I also went to a fall festival in one of the many little towns ‘round here where I overheard this sentence, which quite perfectly sums up the region sometimes: “Oh no. You have hay in your mullet.”

Not that we live here yet, but this new town we’re moving to is Le Sweet. Did I tell you that yet? Holy shit. Stars Hollow minus Lorelai’s hyperspeed banter. I love it. And people actually TRICK OR TREAT around here, unlike the neighborhood we moved from in Baltimore, where the trick was dodging glass bottles and the treat was that mythical day you finally got your hands around the neck of the hooligan who knocked out a hole in your siding.

Ah, but that’s olden days. We’re in limbo right now, and I’ve never liked limbo, but soon (?) we’ll be in Small Town Paradise, and everything will be lovely, and you’ll all be invited to the housewarming.

A Falcon good time

I went to Homecoming with my sisters and some friends yesterday.

alumnae

After many, many hours of walking around in the sun (and a beer or two from the BG News alumni tent) —

welcome jouralism alumni

— and a couple of Pollyeye’s breadsticks, I arrived home feeling like a little kid who had been at the zoo all day. *Clonk! ZZzzzzzz*

Very fun. And I got express permission from Emmy, Katie, Dani, Jenny and Rema to put that group shot on Supafine, which was basically the whole reason for this post. Hi, girls!

It’s nice to see you

seriously though, it is

One of the more fabulous aspects about moving to Pittsburgh is the amount of time I am getting to spend with people I like (with the sad exception of my husband, who has a lot of lesson-planning dues to pay at his new school, although we have painted side-by-side every weekend since we closed on the new house and I suppose that will have to suffice for the present).
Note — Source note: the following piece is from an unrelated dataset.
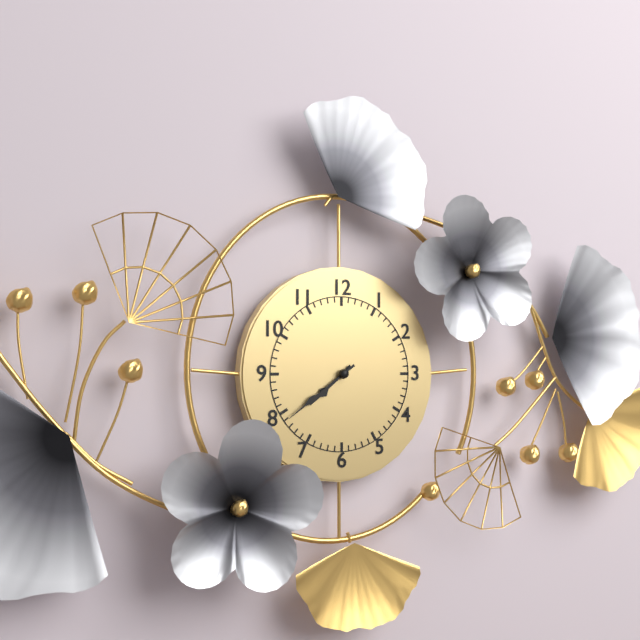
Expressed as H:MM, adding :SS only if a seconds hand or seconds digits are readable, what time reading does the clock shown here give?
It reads 7:39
Recently I had the opportunity to meet one of you Supafine readers at a coffeeshop in my new town, further cementing my fervent conviction that I have the coolest and smartest readership in all of Blogtown. Just this afternoon I got coffee with my BFF and old college roommate, a social event during which I laughed so hard and so long that I may have developed a brief fever. At this very instant I am surfing the web, reading Sarah Palin’s greeting cards and watching NUMB3RS in a cheesy Dorito fog of happiness at my parents’ house in Ohio, my children asleep upstairs. Tomorrow I am going to the Homecoming hoopla at my alma mater, BGSU, with my sister and another old college friend. We’ll be visiting the BG News alumni tent and bugging my other sister for a few hours (she’s a freshman living two doors down from the dorm room I lived in as an obnoxious post-adolescent).
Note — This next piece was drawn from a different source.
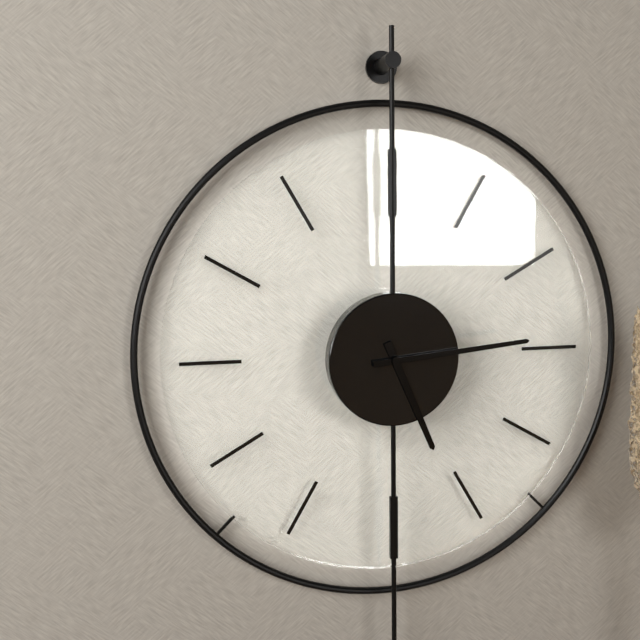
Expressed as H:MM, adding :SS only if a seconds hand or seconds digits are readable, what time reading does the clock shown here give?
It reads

All these little joyful meetups would be impossible to undertake if I still lived eight hours east of here. So I’m very glad we moved. I’m glad that my kids are finally able to keep my five siblings straight. I am glad that I’ve gotten to see my folks more in the last month than I had the whole year previous.

I do kind of look forward to getting my husband back, though.

The gripping conclusion of our heroine’s tale

All right. I can’t leave that bit about the pants up there at the top of the page. Ugh.

Epilogue to the Sad Pants Story

I drove back to the mall, by myself. I reveled in the simple freedom of taking the escalator, unencumbered and light as a feather without two tots and a stroller. I smiled inwardly, remembering the kind Pittsburghers who had earlier in the day stopped to help a bedraggled young mother — me — get her two squirmy children and umbrella stroller up and down the escalator, politely ignoring the big yellow sign depicting a stroller and the big circle cross-out thing that means USE THE ELEVATOR, MORON. Down Escalator Samaritan was a young lass evidently on her way to her shift at Ann Taylor Loft. Up Escalator Samaritan was a middle-aged man, possibly a civilian contractor or maybe former Armed Forces, who had three grown children and had just returned from Asia, or someplace far away, because he hadn’t been to the mall in three years and didn’t know where the elevators were, but definitely remembered “those days,” and swore it wasn’t a problem at all.

Then I strode briskly to the Gap, and bought yet another pair of Long and Lean jeans in size 2 ankle. They fit pretty good. The end.